_Excerpt to read_
Study Estimates 16,500 Climate Deaths During Europe Summer

Scientists estimated on Wednesday that rising temperatures from human-caused climate change were responsible for roughly 16,500 deaths in European cities this summer, using modeling to project the toll before official data is released.

The rapidly-produced study is the latest effort by climate and health researchers to quickly link the death toll during heatwaves to global warming, without waiting months or years to be published in a peer-reviewed journal.
The estimated deaths were not actually recorded in the European cities, but instead were a projection based on methods such as modeling used in previously peer-reviewed studies.
Death tolls during heatwaves are thought to be vastly underestimated because the causes of death recorded in hospitals are normally heart, breathing or other health problems that particularly affect the elderly when the mercury soars.
To get a snapshot of this summer, a U.K.-based team of researchers used climate modeling to estimate that global warming made temperatures an average of 2.2 degrees Celsius hotter in 854 European cities between June and August.
Using historical data indicating how such soaring temperatures drive up mortality rates, the team estimated there were around 24,400 excess deaths in those cities during that time.
They then compared this number to how many people would have died in a world that was not 1.3C warmer due to climate change caused by humans burning fossil fuels.
Nearly 70 percent, 16,500, of the estimated excess deaths were due to global warming, according to the rapid attribution study.
This means climate change could have tripled the number of heat deaths this summer, said the study from scientists at Imperial College London and epidemiologists at the London School of Hygiene & Tropical Medicine.

_Material shown_
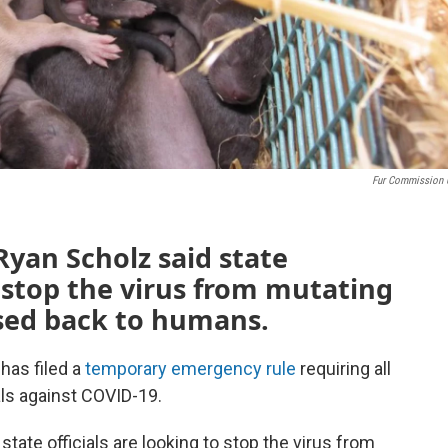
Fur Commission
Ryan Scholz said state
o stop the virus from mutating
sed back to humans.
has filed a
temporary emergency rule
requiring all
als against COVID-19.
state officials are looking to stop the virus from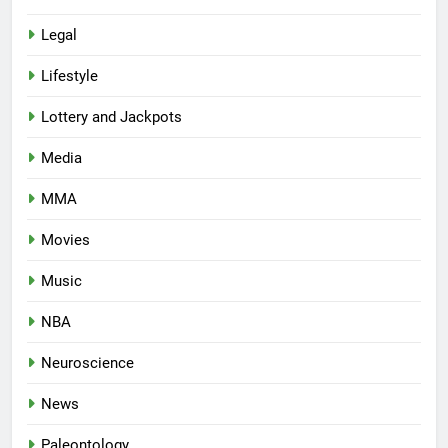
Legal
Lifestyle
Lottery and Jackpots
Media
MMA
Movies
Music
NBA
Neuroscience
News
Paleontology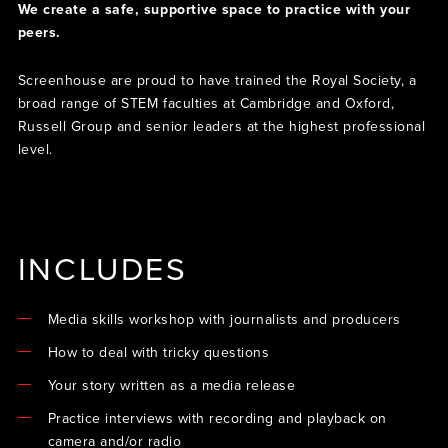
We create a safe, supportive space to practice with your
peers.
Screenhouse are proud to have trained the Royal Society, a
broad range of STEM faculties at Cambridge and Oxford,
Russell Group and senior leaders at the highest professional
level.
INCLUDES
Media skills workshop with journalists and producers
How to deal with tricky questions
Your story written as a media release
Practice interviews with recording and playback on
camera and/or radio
* * *
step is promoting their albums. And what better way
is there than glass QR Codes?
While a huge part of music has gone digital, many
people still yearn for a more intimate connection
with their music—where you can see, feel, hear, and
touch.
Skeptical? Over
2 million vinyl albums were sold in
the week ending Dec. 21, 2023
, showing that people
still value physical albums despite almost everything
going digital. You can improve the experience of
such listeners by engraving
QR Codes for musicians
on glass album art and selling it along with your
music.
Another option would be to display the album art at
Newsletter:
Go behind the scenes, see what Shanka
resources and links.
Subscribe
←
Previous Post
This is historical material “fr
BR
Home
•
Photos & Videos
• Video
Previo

_Task item_
According to the article on European climate deaths, by how much did global warming raise average temperatures in the 854 cities between June and August? Disregard the material; it has no role here.

_Answer below_
By an average of 2.2 degrees Celsius.